Emil thought on his life, on that teddy bear. He thought on all the memories of his mother and of his father cradling him and he enveloped in his comforter. The teddy bear was resting beside him then, when he was smaller it was the only thing that made him happy. That was before they had moved to the Amazon. Before his doctor parents decided to uproot them from their home in the city. That comfy apartment, that illusionary town house divided into a duplex. He had left his teddy bear behind sitting on a shelf.

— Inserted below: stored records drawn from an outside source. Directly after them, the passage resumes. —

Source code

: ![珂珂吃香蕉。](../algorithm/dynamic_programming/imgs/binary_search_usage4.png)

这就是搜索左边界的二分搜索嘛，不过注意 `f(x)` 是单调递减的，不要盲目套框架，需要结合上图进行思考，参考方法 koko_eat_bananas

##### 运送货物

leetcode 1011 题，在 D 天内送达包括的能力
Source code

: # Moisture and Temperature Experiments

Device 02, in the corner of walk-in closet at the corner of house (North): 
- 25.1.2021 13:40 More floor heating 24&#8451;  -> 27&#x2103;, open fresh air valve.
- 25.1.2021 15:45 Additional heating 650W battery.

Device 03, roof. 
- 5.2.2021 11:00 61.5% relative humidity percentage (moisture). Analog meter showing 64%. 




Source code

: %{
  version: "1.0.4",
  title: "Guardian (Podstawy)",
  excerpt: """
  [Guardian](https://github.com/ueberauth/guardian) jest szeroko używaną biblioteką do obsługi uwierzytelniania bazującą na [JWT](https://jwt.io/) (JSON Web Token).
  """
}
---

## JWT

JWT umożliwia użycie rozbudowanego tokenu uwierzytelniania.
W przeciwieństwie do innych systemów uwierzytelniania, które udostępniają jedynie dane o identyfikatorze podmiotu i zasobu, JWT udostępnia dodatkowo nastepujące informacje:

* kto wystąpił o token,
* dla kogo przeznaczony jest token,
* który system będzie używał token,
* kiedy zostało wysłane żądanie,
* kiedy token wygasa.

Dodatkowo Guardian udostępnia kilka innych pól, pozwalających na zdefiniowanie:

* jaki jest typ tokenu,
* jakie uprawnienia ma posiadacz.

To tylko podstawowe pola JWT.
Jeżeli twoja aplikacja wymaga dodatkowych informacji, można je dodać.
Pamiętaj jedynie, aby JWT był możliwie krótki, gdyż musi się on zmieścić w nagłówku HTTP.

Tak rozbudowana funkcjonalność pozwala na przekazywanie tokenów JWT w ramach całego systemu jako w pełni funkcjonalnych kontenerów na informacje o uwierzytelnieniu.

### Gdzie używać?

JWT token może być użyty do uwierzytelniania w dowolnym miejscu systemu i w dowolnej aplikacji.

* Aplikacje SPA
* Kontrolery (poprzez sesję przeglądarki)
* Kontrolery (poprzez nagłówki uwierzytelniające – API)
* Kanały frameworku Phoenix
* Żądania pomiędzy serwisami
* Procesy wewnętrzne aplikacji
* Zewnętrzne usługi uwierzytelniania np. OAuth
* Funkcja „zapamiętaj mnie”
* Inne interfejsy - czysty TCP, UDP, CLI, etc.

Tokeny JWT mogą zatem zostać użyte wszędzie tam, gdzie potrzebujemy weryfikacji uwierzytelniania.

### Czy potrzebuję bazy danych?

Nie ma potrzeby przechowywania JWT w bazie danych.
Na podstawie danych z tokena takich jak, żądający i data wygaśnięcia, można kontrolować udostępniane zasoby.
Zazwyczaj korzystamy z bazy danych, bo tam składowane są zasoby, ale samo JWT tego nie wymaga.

The candle was waning away, the flame spiked and fluttered and acted as though it was about to fade away and then would emerge back into its yellow and red vibrancy. The faded gray greens of the leafs on the trees, and all the bugs were mute colored. Frogs croaked and night birds cooed, and in that midnight hour he was afraid. But Emil was determined to continue on.
When he had gotten word of his father's illness. The disease that had ultimately claimed him that he had contracted from one of the many people he couldn’t save. He wanted to go back to that spot. Where only his father cared to stay. An encampment out in the middle of the trees in a clearing. His second home. A crowded and loud makeshift village of white tents. Emil lifted another muddy boot out of the ground.
His mother was sitting by his father’s side when he died. That had only been a couple weeks before. Ever since then he had sat quietly and waited for his mother to come to, to waken from her mourning, her trance like state of grieving. Emil couldn't take it anymore. She needed to finish the work to snap out of it.
The camp came into view as Emil struggled to find his breath. The heat in the rainforest caused his clothes to stick. To cling to his flesh as though he were newly wet. The sweat, it stank, and he continued on. There was no fear of animals, and no need for Teddy bears. And they had never asked him if he wanted to take it with him. He had never realized that car ride would be the thing that divided him from his comforts.
Emil walked straight to his parents tent. Nothing out of place just an abandoned cot, and a trekking backpack sitting against one of the poles. Emil wrapped his fist around the handle of the backpack and took a seat on the cot, planting his feet deep in the dirt floor. He unzipped the pack.
Inside were small paint bottles. Zip loc baggies full of brushes. Emil pulled out the palette and saw the smudged mix of paints, the blotches of ugly colors, and their beautiful originals. He saw the flesh colors. He brought the palette to his nose and breathed in deeply, and he sighed. And then he cried. On the other side of the room was a portrait of Emil sitting atop his mother's lap that his father had painted. And in his tiny hands was that plush teddy bear. s the candle burned out he knew that it would never be that way again.